# New High Speed train for Chicago to Detroit



## panchro-press (Feb 10, 2012)

I may be missing it, somehow; but I'm very surprised that there isn't a discussion about the big dollars Amtrack has received for a Chicago to Detroit high speed train.

Dave

-30-


----------



## Swadian Hardcore (Feb 10, 2012)

panchro-press said:


> I may be missing it, somehow; but I'm very surprised that there isn't a discussion about the big dollars Amtrack has received for a Chicago to Detroit high speed train.
> 
> Dave
> 
> -30-




Do you have any source to prove your statement?

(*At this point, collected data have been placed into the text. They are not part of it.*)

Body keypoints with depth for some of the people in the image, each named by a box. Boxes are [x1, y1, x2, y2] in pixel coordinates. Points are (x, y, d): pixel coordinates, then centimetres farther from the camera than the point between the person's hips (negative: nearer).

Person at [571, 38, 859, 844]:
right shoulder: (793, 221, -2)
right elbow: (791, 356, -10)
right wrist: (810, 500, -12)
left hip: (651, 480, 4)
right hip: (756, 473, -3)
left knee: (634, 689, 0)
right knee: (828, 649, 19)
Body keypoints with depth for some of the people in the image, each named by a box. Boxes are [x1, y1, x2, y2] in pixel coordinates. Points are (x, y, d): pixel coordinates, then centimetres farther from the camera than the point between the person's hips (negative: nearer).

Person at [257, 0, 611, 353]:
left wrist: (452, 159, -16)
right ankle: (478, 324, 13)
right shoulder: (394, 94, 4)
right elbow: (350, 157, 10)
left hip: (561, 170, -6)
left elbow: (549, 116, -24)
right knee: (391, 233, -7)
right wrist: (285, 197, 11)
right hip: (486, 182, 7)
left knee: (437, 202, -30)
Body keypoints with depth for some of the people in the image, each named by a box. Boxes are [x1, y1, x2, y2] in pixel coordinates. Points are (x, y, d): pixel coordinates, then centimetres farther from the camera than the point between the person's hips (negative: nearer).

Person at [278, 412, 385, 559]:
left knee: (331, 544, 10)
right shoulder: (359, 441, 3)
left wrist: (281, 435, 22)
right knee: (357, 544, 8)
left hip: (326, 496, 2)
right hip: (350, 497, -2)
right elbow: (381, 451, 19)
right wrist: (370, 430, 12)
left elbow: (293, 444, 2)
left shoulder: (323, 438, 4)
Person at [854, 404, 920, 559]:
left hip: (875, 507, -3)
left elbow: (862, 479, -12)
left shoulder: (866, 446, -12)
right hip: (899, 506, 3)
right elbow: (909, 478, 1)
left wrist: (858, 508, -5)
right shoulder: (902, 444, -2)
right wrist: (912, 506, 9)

There is a discussion about Amtrak's new funding for track upgrades in the area. I have not heard about an actual new high-speed line CHI-DET.


----------



## Devil's Advocate (Feb 10, 2012)

Swadian Hardcore said:


> panchro-press said:
> 
> 
> > I may be missing it, somehow; but I'm very surprised that there isn't a discussion about the big dollars Amtrack has received for a Chicago to Detroit high speed train.
> ...


Maybe he's trying to say that they've received "-30-" dollars? Maybe the OP mailed it to Amtrak but then *Karen Samford* got hold of it before Amtrak could report the good news?


----------



## panchro-press (Feb 10, 2012)

Here's what I have

http://www.businessweek.com/ap/financialnews/D9R60Q880.htm

-30-


----------



## jis (Feb 10, 2012)

What is there to discuss beyond what has been discussed here already?


----------



## Devil's Advocate (Feb 10, 2012)

I thought HSR started at 200MPH or so these days?


----------



## panchro-press (Feb 10, 2012)

Jeeze, you guys are rough!

It's a new train, speed notwithstanding.

At least I didn't make it up.

30-


----------



## Devil's Advocate (Feb 10, 2012)

Hey, don't take it too hard. We're a pretty cynical bunch at this point. Or maybe that's just me. :lol:


----------



## AlanB (Feb 10, 2012)

panchro-press said:


> Jeeze, you guys are rough!
> 
> It's a new train, speed notwithstanding.
> 
> ...


Technically it is improvements for an already existing train; not a new train. Currently about 1/3rd of the route between Detroit & Chicago runs at 110 MPH. That money and the purchase of the tracks from Norfolk Southern will allow about 3/4ths of that run to now be made at 110 MPH. It's still the same tracks that the Wolverines use today, only instead of NS owning & operating them, it will now be Amtrak.

Regardless, it is a very good thing for Michigan and for rail in general!


----------



## George Harris (Feb 11, 2012)

Texas Sunset said:


> I thought HSR started at 200MPH or so these days?


200 km/h = 125 mph


----------